Keepers and visitors at Newquay Zoo were delighted to see that Endangered Philippine spotted deer Belle had given birth to a healthy little fawn last weekend.

Within minutes of being born, the fawn was up on its feet and following its mother around the enclosure.

The arrival of the fawn, which is yet to be sexed, is a great success for the zoo. Male deer Neil was brought to Newquay last October with hopes that he and Belle would hit it off, and it was only a matter of months before Belle fell pregnant.

Philippine spotted deer, also known as Alfred’s deer, are one of the most endangered species of deer in the world, due to both illegal hunting and habitat destruction. However, Newquay is part of an ex-situ breeding programme run by EAZA (the European Association of Zoos and Aquaria) to help secure the future of the species, and 10 other fawns have been born at the zoo in recent years.

Dave Rich, Newquay Zoo Keeper Team Leader, said: “We were watching and waiting for Belle to give birth for several days, so it was very exciting to see that the fawn had not only arrived, but that it was out in full view and exploring its surroundings.

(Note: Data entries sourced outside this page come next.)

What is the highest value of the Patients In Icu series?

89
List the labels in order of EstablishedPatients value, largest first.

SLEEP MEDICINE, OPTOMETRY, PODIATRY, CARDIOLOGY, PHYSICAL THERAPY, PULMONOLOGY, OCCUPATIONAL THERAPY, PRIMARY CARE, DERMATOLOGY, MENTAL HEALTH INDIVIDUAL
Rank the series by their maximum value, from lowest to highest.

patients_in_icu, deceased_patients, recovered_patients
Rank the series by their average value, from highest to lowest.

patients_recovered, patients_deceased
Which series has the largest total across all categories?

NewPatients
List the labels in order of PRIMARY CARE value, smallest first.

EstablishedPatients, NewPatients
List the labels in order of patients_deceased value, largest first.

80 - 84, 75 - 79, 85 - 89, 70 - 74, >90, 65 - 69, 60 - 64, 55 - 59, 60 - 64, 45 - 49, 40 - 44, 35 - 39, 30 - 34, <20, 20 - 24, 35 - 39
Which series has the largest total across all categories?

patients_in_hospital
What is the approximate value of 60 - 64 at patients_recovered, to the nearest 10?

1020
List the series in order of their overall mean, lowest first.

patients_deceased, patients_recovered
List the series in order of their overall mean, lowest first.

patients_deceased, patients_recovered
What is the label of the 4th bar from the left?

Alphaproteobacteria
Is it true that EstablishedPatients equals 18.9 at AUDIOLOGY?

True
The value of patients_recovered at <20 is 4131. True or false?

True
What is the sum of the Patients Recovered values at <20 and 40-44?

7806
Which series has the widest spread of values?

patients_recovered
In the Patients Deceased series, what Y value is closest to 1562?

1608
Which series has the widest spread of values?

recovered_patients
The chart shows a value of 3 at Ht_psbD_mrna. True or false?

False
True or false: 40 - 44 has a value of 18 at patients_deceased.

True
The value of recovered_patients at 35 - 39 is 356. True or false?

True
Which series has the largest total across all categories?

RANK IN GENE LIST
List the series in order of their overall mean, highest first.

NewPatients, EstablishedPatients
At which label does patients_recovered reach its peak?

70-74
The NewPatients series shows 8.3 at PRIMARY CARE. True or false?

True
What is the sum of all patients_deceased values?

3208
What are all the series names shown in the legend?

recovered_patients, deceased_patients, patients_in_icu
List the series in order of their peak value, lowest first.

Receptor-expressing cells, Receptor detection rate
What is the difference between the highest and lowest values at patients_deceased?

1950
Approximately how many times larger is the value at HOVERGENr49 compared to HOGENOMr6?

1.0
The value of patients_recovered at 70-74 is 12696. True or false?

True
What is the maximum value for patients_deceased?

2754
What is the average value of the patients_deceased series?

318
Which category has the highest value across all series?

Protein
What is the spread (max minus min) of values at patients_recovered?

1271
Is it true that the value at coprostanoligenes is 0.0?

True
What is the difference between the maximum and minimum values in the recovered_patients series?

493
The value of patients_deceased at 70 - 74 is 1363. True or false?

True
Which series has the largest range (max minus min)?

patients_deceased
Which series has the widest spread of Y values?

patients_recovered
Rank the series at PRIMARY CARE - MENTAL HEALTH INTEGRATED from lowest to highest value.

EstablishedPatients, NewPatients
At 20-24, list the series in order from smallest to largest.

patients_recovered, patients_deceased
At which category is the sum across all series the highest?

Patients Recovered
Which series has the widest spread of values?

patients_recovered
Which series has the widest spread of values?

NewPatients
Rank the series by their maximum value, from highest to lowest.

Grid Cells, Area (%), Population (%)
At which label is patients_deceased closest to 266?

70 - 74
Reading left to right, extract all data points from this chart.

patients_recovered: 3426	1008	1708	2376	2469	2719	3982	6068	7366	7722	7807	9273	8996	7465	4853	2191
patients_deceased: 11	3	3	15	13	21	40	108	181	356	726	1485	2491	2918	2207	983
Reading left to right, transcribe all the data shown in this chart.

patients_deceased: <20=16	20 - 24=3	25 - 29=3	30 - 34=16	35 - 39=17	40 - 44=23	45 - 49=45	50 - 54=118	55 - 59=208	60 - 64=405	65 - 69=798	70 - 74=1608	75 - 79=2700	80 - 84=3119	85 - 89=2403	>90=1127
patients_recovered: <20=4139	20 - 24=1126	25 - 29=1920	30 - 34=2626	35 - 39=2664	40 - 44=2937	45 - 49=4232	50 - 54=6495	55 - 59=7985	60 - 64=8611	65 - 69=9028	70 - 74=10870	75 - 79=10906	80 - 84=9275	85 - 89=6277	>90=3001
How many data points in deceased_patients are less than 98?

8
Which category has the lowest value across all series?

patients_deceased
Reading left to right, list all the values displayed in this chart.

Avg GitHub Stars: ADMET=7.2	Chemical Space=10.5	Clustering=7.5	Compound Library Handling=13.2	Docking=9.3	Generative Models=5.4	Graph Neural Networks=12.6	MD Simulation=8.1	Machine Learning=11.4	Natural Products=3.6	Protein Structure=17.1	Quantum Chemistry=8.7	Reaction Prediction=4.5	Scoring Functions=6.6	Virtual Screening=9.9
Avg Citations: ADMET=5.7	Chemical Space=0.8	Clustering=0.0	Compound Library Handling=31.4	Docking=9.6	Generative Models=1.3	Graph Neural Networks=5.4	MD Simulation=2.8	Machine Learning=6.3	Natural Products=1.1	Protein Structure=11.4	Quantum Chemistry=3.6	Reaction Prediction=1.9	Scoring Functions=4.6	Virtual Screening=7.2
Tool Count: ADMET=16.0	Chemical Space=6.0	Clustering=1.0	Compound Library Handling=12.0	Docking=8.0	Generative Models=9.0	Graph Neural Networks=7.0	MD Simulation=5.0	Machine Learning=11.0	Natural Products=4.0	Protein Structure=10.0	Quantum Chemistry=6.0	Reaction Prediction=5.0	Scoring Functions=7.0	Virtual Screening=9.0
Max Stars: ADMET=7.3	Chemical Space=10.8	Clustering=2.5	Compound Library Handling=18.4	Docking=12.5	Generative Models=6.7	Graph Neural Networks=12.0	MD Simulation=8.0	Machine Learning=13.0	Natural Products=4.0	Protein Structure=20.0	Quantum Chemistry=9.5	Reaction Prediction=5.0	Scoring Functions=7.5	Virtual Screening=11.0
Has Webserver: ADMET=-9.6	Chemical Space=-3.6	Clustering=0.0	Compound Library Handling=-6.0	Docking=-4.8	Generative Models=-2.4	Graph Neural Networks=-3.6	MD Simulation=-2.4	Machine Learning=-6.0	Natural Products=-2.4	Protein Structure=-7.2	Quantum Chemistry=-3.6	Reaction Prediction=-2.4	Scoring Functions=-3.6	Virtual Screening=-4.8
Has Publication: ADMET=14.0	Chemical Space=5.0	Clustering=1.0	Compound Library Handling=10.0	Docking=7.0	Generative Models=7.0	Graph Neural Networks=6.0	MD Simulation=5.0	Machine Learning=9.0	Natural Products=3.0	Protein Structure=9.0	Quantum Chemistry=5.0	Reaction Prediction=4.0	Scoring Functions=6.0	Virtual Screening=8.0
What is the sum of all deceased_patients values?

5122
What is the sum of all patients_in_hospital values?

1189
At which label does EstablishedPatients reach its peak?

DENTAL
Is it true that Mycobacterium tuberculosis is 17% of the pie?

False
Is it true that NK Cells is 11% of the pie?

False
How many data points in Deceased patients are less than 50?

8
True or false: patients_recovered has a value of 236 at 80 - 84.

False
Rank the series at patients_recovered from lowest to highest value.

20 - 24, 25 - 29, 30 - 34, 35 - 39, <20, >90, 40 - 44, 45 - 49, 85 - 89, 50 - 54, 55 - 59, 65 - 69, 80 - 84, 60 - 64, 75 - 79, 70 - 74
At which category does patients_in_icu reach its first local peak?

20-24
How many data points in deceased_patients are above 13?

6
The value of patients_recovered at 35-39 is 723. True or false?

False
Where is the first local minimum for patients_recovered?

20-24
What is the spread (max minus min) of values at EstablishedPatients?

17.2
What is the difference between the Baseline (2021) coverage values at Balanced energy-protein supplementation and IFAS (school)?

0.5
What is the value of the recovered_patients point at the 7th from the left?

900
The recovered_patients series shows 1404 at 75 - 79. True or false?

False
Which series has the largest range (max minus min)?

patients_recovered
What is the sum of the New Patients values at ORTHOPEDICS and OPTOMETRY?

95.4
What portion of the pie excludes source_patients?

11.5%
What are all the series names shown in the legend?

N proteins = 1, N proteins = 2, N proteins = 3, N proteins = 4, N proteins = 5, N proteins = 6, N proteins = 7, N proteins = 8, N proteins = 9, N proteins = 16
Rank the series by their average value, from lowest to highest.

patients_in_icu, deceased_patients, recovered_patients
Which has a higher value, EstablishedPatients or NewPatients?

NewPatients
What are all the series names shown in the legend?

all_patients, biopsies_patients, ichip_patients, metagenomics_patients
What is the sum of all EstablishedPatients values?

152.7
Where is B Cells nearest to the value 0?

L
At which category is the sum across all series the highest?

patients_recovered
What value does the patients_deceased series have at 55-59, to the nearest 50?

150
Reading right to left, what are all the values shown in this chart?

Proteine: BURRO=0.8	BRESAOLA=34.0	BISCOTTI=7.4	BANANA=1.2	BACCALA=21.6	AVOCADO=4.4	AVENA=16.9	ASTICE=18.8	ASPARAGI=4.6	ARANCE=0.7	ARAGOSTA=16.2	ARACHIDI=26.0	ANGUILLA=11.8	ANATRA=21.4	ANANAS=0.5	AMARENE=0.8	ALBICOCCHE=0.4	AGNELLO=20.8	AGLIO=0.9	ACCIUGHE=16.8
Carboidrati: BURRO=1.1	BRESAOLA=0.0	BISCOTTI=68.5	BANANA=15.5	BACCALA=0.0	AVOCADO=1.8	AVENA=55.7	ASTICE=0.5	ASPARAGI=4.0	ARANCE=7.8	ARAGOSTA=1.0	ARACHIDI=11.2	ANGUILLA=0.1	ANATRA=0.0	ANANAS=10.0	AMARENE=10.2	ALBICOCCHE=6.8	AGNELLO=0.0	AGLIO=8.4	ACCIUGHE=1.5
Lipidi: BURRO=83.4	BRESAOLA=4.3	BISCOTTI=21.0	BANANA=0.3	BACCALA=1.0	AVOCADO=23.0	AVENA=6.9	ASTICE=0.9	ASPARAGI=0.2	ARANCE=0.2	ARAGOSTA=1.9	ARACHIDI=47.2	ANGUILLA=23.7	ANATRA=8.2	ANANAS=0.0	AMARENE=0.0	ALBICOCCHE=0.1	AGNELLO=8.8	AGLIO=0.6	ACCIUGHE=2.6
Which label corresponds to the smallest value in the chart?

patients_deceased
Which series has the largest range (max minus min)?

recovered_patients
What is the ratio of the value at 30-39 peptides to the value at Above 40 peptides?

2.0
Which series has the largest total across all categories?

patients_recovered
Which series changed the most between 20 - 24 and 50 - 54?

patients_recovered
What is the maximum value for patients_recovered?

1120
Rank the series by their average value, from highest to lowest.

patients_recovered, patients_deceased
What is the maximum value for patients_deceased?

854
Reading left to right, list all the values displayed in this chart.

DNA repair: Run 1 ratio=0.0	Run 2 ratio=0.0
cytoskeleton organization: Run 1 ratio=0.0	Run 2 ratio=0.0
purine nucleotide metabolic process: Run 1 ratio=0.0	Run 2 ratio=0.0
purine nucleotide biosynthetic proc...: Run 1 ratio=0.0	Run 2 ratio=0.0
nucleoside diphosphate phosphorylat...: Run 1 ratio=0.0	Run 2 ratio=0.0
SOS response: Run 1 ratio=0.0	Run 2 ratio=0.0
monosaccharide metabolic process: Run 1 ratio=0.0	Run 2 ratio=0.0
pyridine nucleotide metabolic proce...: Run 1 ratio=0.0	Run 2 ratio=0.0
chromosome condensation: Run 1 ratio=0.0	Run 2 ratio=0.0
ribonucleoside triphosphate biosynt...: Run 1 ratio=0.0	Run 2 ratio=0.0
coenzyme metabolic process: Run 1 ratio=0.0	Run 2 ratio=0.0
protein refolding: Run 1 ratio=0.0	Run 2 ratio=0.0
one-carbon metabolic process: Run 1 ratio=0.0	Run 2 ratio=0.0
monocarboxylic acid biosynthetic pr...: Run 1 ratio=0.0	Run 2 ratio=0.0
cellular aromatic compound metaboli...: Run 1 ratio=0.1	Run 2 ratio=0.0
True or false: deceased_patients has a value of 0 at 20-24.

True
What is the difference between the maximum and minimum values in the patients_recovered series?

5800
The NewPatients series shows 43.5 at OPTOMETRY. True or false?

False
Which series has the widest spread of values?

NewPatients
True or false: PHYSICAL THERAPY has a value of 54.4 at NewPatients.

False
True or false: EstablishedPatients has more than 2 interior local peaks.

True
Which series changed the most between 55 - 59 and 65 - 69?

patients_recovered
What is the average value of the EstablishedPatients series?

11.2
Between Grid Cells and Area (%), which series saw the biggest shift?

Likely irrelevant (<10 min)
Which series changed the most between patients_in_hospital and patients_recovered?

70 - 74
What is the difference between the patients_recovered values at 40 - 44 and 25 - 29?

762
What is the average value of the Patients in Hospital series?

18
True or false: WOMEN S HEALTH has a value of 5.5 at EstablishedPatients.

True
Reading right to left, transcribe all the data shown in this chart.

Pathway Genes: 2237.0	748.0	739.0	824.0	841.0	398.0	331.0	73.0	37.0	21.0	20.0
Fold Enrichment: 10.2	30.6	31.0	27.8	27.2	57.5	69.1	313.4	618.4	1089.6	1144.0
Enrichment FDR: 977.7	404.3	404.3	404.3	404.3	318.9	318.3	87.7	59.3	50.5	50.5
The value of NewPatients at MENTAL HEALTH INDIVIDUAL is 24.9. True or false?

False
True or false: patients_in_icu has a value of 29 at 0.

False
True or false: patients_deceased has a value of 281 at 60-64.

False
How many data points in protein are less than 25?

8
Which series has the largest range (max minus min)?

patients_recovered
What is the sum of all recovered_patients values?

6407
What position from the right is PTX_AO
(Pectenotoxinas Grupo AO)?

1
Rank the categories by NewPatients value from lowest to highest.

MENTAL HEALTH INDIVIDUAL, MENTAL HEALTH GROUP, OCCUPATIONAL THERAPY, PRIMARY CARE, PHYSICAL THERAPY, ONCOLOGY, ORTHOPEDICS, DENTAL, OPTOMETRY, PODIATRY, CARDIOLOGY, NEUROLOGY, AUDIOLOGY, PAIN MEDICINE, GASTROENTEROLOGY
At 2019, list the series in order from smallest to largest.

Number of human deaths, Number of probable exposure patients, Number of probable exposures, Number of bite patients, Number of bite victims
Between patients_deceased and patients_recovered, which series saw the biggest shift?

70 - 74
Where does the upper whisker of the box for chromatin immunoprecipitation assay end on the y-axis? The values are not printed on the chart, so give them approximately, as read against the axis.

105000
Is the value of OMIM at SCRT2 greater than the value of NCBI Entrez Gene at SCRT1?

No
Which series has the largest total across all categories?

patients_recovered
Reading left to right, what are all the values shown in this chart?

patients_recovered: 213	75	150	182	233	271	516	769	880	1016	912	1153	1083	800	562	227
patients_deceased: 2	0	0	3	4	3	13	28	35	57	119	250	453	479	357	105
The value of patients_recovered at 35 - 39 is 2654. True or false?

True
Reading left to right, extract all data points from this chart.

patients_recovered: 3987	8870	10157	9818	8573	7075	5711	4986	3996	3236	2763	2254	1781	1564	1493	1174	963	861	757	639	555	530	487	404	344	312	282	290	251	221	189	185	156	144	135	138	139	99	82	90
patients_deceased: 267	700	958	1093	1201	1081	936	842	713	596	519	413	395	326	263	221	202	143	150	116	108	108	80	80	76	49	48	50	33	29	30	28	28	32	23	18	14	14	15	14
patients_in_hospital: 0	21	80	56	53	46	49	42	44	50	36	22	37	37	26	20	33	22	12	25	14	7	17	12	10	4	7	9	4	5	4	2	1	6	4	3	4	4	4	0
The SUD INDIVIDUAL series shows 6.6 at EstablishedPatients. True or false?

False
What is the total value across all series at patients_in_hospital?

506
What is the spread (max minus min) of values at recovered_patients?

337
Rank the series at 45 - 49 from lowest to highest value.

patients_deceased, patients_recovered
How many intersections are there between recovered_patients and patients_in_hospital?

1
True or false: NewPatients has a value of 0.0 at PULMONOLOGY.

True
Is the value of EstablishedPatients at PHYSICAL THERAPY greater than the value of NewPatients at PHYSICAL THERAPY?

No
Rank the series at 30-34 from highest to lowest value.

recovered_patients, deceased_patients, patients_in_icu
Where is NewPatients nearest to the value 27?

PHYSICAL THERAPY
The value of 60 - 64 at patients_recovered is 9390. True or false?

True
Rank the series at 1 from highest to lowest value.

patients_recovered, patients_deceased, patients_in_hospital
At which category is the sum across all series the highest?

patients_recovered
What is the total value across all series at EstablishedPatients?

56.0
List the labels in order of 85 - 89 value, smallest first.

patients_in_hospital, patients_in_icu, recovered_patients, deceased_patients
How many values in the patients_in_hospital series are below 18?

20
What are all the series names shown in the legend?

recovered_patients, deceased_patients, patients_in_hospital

“Mum, dad and the baby are all happy and healthy, and can be seen spending much of their time together.”

The Philippine spotted deer enclosure can be found right in the middle of the zoo. Just around the corner, visitors will also be able to see Newquay’s other newest arrivals: two Visayan warty piglets, another highly endangered species from the same part of the world as the Philippine spotted deer.